VIENNA, (Reuters) – The head of the U.N. nuclear watchdog said on Friday he and Iran’s chief negotiator had agreed to draw up a “plan of action” within two months on how to resolve questions about Iran’s disputed nuclear program.
International Atomic Energy Agency Director Mohamed ElBaradei described the two-hour meeting with Ali Larijani as “quite satisfying.” “I hope we should be in a position in the next weeks to move forward and break the stalemate where we have been in for the last few months,” ElBaradei told reporters. He said they were drawing up “a plan of action which I hope we should be able to conclude within two months” and then start implementing.
Larijani also spoke of “good progress,” but they reported no breakthrough in the core dispute — Iran’s defiance of U.N. demands to stop uranium enrichment.
Diplomats say that about a year ago, Iran agreed with the IAEA to come up with a plan for resolving outstanding issues within three weeks, but never followed through.
Larijani is due to meet EU foreign policy chief Javier Solana in Lisbon on Saturday, seen as the last chance to overcome a stand-off over Tehran’s nuclear defiance before world powers start drafting tougher sanctions against it.
Solana has been exploring a face-saving way to allow the Islamic Republic to stop enriching uranium. “I believe our talks with Mr. ElBaradei today will be quite helpful with the process that Mr. Solana is working on to reach an understanding and a solution,” Larijani said after the meeting.
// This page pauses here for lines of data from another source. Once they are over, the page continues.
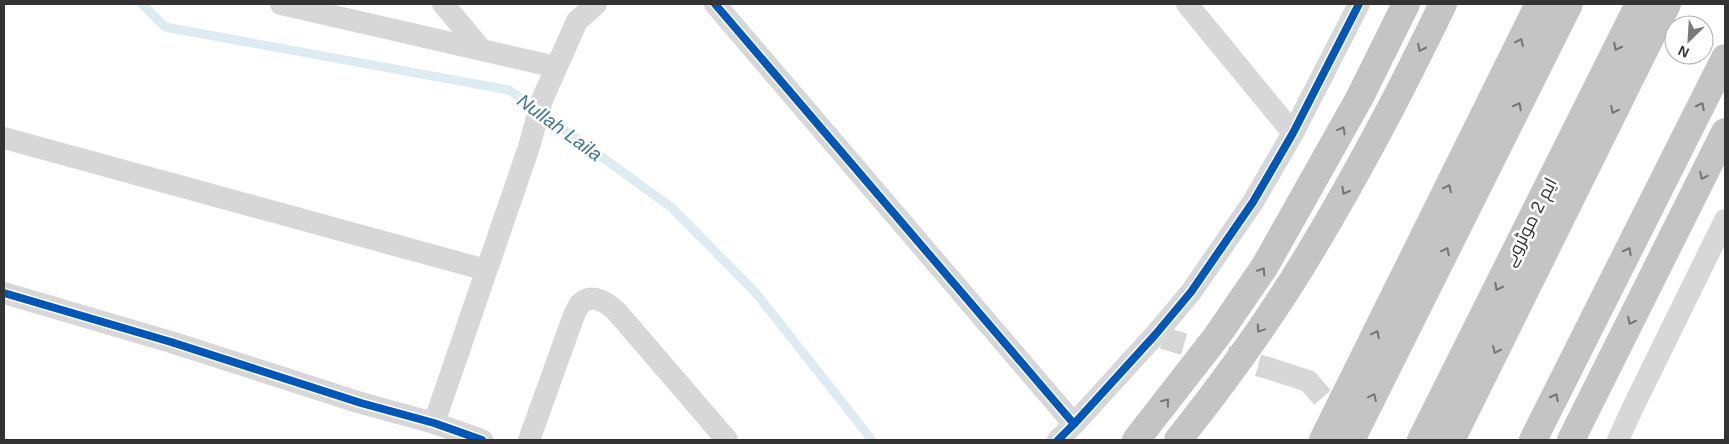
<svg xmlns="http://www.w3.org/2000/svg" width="1729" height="444" font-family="Helvetica,Cairo,sans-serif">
<rect width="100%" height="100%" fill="#fff"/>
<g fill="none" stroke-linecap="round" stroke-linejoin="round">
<path stroke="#ddebf3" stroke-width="9" d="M142,4L165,27L509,90L671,207L755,292L872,440"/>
<path stroke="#d6d6d6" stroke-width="22" stroke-dasharray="22 11" stroke-linecap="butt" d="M1163,338L1271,369
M1308,381L1347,425"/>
<path stroke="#d7d7d7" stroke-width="22" d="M281,4L556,67
M443,4L482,50
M715,4L1074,424L1058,440
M1187,4L1293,133
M4,138L486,270
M4,293L171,342L361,403L434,423L482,440
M1271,369L1308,381
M434,423L529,147L542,100L577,21L596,4
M1074,424L1155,335L1191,292L1253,202L1293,133L1359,4
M529,440L574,315C576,312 578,306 580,304C592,292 608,303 617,312L727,440
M1618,440L1634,405L1725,220"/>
<path stroke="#c4c4c4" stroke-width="28" d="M1136,440L1217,336L1265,266L1360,97L1406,4
M1178,440C1225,381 1270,319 1309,254C1358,173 1402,89 1443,4
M1323,440L1539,4
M1351,440L1569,4
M1421,440L1639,4
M1451,440L1667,4
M1533,440L1725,58
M1571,440L1725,132"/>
<g stroke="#fff" stroke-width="11">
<path id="cycleway" d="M715,4L1074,424L1058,440
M4,293L171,342L361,403L434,423L482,440
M1074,424L1155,335L1191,292L1253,202L1293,133L1359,4"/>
</g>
<use href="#cycleway" stroke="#0057b8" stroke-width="8"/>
</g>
<defs><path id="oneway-chevron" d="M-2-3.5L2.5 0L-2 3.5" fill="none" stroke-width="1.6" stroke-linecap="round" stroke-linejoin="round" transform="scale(1.25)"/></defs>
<g stroke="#747474">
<use href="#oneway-chevron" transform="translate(1520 42) rotate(-64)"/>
<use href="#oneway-chevron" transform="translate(1617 47) rotate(117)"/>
<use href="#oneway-chevron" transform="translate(1421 48) rotate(115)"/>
<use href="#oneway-chevron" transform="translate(1518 106) rotate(-63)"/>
<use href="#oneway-chevron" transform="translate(1701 106) rotate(-63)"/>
<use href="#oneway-chevron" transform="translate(1614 110) rotate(116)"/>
<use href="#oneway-chevron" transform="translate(1342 130) rotate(-61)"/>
<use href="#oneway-chevron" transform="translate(1703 176) rotate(116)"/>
<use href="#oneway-chevron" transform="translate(1448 188) rotate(-64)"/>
<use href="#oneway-chevron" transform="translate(1345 191) rotate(119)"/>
<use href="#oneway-chevron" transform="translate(1446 251) rotate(-64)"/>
<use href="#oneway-chevron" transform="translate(1628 251) rotate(-63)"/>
<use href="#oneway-chevron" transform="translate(1262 271) rotate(-57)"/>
<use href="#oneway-chevron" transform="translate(1498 287) rotate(117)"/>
<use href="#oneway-chevron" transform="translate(1631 321) rotate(116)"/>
<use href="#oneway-chevron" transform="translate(1260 329) rotate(124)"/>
<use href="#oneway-chevron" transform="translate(1376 334) rotate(-64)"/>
<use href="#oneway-chevron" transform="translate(1496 350) rotate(116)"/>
<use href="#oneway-chevron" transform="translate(1373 397) rotate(-64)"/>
<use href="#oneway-chevron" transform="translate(1555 397) rotate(-63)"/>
<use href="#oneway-chevron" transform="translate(1166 402) rotate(-52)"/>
</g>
<g text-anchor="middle" stroke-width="5" stroke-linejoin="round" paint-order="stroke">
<g font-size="18" fill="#333" stroke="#fff">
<text transform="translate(1530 222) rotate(-63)" y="6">ایم 2 موٹروے</text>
</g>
<g font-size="19" font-style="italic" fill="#3f7597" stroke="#fff">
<text transform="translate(560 127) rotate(36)" y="7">Nullah Laila</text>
</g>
</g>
<rect width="1729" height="444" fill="none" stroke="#333333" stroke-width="10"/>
<g transform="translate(1689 40) rotate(205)"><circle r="24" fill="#ffffff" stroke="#adadad"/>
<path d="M0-4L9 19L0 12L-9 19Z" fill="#7a7a7a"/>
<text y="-8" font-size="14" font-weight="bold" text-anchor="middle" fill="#333333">N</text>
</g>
</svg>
The United States, Britain, Russia, France, Germany and China are discussing a third round of penalties against Iran over concerns it is secretly trying to build atomic bombs.
Ratcheting up the pressure on the Islamic state, a British draft for a new U.N. sanctions resolution proposed that Iran’s airlines and ships could be denied landing and transit rights and two or more of its banks could have their assets frozen.
Britain also suggested banning new arms contracts with Iran, barring senior Iranian security officials from air travel and halting work by Russia on Iran’s nuclear power reactor at Bushehr, according to the draft, obtained by Reuters. “Even if the U.N. threatens Iran with more sanctions, the country will not stop its uranium enrichment activities,” Larijani said, according to Iran’s official news agency, IRNA.
Iran has refused U.N. demands to halt enrichment, which yields fuel for power plants but can also be used for weapons if the uranium is refined to a much higher degree. Tehran says its goal is the peaceful electricity generation.
The latest meetings come amid IAEA concern about increasing Iranian restrictions on access for agency inspectors, imposed in retaliation for existing sanctions.
Since February, Iran has rapidly expanded a centrifuge operation at its Natanz enrichment complex in a bid for “industrial-scale” fuel production.
ElBaradei has urged Iran to answer IAEA questions about its program, including suspected military links, and to reconsider a decision to stop providing advance design information about planned nuclear installations to the agency.
Tehran has insisted the U.N. Security Council must first return authority over its file to the Vienna-based IAEA, which would end sanctions pressure — a nonstarter for Western powers.
Instead of freezing all enrichment-related activity, as the Security Council has demanded, Iran has accelerated the program and says it has passed the point of no return. “When the world saw that the (Iranian) nation is pursuing this goal with unity, the world surrendered,” Iranian Interior Minister Mostafa Pourmohammadi was quoted by ISNA news agency as saying. “We have passed the dangerous moment.”
The Security Council has already imposed two rounds of limited sanctions on Iran over its refusal to stop enrichment.
Iran has about 2,000 centrifuges installed as of early June, most of them enriching uranium, and is likely to reach the 3,000 threshold by the end of July, diplomats have said.
Three thousand could produce material for one bomb within a year if run nonstop at supersonic speed. Iran has yet to demonstrate such capability and probably remains a few years away from being able to build a bomb, analysts say.